The structure that underpins medical outreach conducted by the military is completely disorganized; no unified program clearly exists. This seriously blunts the efficacy of medical diplomacy by slowing response times and limiting the independence of commanders on the ground to take initiative. It also hampers coordination with the many NGOs that are now essential to the work of fostering global health. In a 2008 article for Defense Horizons, Donald F. Thompson, who served as command surgeon for Combined Forces Command–Afghanistan, details such issues. For example, red tape held up for 18 months the transfer of two desperately needed maternal care experts from the U.S. Public Health Service Commissioned Corps under the Department of Health and Human Services to assist with efforts in Afghanistan.

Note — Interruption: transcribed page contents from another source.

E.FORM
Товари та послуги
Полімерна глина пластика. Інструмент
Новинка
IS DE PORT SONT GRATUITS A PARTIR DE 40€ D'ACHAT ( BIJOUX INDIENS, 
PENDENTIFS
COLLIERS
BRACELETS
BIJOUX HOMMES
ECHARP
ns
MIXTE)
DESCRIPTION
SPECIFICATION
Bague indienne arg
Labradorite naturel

Regulations that discourage U.S. military medical personnel from treating non-American patients abroad also lead to the squandering of opportunities to build soft power. U.S. personnel look particularly miserly when stationed beside more generous partners like the Canadians and Norwegians, who, the RAND report states, readily treated locals in Kosovo during the 1990s while American personnel looked on.
There will of course be times when American military doctors must be reserved for American personnel, but this is not always necessary. It’s difficult to make the case, for example, that military doctors deployed to Haiti with USAID in the 2000s were likely to experience an influx of American casualties for which medical resources needed to be preserved, as the RAND study claims was American policy. The military isn’t going to run out of Band-Aids anytime soon; we can allow our medical personnel deployed abroad the freedom to be more generous with foreign patients.

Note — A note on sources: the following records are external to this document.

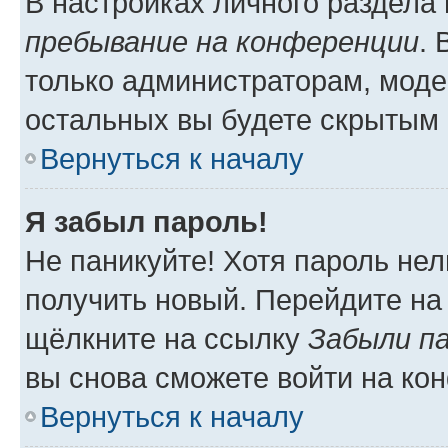
В настройках личного раздела
пребывание на конференции
.
только администраторам, моде
остальных вы будете скрытым 
Вернуться к началу
Я забыл пароль!
Не паникуйте! Хотя пароль нел
получить новый. Перейдите на
щёлкните на ссылку
Забыли п
вы снова сможете войти на ко
Вернуться к началу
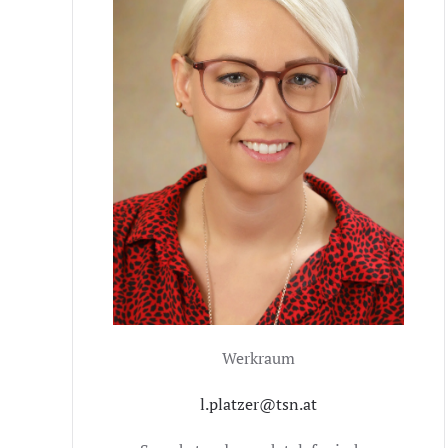
Werkraum
l.platzer@tsn.at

U.S. military health workers have also at times struggled with the complexities of local culture as it pertains to the practice of medicine. In one example, DoD conducted a free clinic in a remote village in Djibouti — a good idea in theory, but giving the nomadic locals only three days advance notice meant that very few patients actually showed up. Understanding of local culture can be essential to treatment, as evidenced by the work of epidemiologists who this past year learned of and worked quickly to change burial practices that often vastly increased the chance of spreading Ebola in West Africa.

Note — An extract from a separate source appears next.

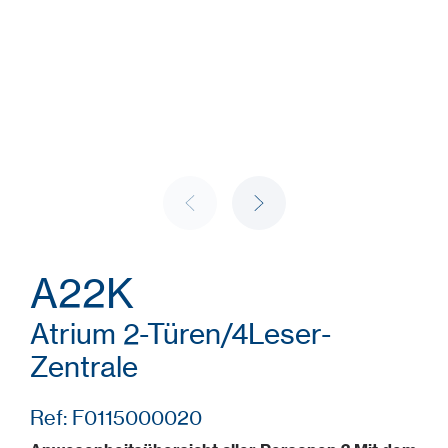
A22K
Atrium 2-Türen/4Leser-
Zentrale
Ref: F0115000020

Expanding the perceived role of the military medical corps would also alleviate many issues that undermine potential American medical diplomacy, which should be an explicit objective of anyone interested in development activity or growing American soft power. American military medical practitioners can and should do more than force protection for U.S. personnel. Medical outreach activity should be underpinned by a more organized infrastructure, including central coordination, streamlined funding, and increased opportunities for American personnel to receive cultural training. Central coordination would also improve interface with organizations outside the military that have a hand in global health.
These sorts of changes alone will not turn the U.S. Military Health System into a medical diplomacy program like the one run by Cuba. The military medical corps, though, is a significant untapped soft power resource. Learning from the example of a successful program run by an impoverished country with just 11 million citizens could help save lives and bolster America’s image abroad.